**What is expected**
In the carbon capture text below, what does direct air capture extract CO2 from?
** Opening Document section block **
As the urgency of combating climate change intensifies, carbon capture technology has emerged as one of the most debated tools in the climate mitigation arsenal. The concept is straightforward: capture carbon dioxide before it enters the atmosphere, or remove it after it has accumulated, and store it permanently underground or convert it into useful products. Proponents argue that carbon capture is essential for reaching net-zero emissions, particularly in hard-to-decarbonize industries. Critics worry that it offers fossil fuel companies a lifeline while diverting investment from renewable energy. Understanding the science, economics, and real-world performance of carbon capture is key for evaluating its role in our climate future.
How Carbon Capture Works
Carbon capture technology encompasses three main approaches, each targeting CO2 at different stages. Point-source capture removes CO2 from large emission sources like power plants, cement factories, and steel mills before it reaches the atmosphere. Direct air capture (DAC) extracts CO2 directly from ambient air, regardless of where it was emitted. Finally, carbon dioxide removal through natural processes, enhanced weathering, ocean alkalinity enhancement, and biomass carbon removal, supplements technological approaches.
** Closing Document section block **
** Opening Supplied data block **
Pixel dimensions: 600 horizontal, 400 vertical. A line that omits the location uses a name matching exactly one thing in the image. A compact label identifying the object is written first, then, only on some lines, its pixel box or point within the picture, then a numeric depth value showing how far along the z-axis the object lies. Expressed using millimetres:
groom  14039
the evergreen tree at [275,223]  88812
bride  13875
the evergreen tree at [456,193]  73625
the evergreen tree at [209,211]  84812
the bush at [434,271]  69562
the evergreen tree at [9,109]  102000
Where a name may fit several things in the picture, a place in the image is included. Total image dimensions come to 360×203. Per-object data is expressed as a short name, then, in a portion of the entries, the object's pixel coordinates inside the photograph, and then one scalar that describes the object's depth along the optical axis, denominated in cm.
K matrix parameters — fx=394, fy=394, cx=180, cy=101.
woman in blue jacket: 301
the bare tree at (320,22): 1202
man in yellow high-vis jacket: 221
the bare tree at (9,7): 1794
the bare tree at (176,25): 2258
** Closing Supplied data block **
** Opening Supplied data block **
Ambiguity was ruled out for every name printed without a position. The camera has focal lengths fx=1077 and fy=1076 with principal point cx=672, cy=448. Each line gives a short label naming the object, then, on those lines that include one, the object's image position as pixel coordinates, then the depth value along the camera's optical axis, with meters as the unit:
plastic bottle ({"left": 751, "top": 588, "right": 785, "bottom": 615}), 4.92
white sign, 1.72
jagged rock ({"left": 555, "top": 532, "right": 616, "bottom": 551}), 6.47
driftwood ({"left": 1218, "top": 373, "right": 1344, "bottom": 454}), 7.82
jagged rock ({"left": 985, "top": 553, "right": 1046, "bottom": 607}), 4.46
** Closing Supplied data block **
** Opening Supplied data block **
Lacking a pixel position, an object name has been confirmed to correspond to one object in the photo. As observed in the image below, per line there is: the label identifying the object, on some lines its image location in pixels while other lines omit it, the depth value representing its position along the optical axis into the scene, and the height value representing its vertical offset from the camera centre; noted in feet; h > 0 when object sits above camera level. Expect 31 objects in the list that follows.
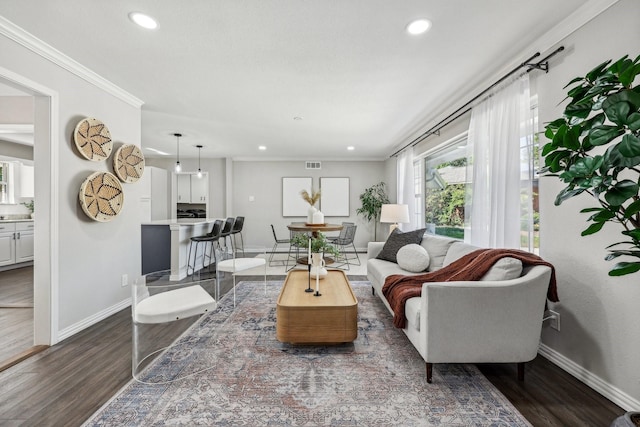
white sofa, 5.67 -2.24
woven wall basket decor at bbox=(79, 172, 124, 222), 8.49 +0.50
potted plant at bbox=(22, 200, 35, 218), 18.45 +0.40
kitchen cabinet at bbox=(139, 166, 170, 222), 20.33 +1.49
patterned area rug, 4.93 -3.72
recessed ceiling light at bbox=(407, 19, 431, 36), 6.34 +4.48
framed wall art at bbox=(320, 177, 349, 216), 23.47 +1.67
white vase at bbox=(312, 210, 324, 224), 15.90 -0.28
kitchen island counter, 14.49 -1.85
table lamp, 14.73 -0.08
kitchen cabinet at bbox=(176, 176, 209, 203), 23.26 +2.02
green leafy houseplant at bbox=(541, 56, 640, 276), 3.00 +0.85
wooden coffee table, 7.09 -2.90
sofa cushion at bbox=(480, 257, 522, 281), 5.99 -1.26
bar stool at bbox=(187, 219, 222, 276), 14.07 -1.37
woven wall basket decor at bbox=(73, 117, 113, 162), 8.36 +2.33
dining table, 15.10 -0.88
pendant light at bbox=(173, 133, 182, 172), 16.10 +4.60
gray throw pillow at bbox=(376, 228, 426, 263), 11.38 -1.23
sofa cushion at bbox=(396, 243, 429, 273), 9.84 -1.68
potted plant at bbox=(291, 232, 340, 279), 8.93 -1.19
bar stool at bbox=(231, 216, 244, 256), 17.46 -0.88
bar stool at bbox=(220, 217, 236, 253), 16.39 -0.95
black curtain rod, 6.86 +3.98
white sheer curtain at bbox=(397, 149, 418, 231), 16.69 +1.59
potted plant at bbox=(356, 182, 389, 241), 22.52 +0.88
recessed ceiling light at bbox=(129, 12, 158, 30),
** Closing Supplied data block **
**Task response**
Ambient air, regardless of where the CO2 was emitted.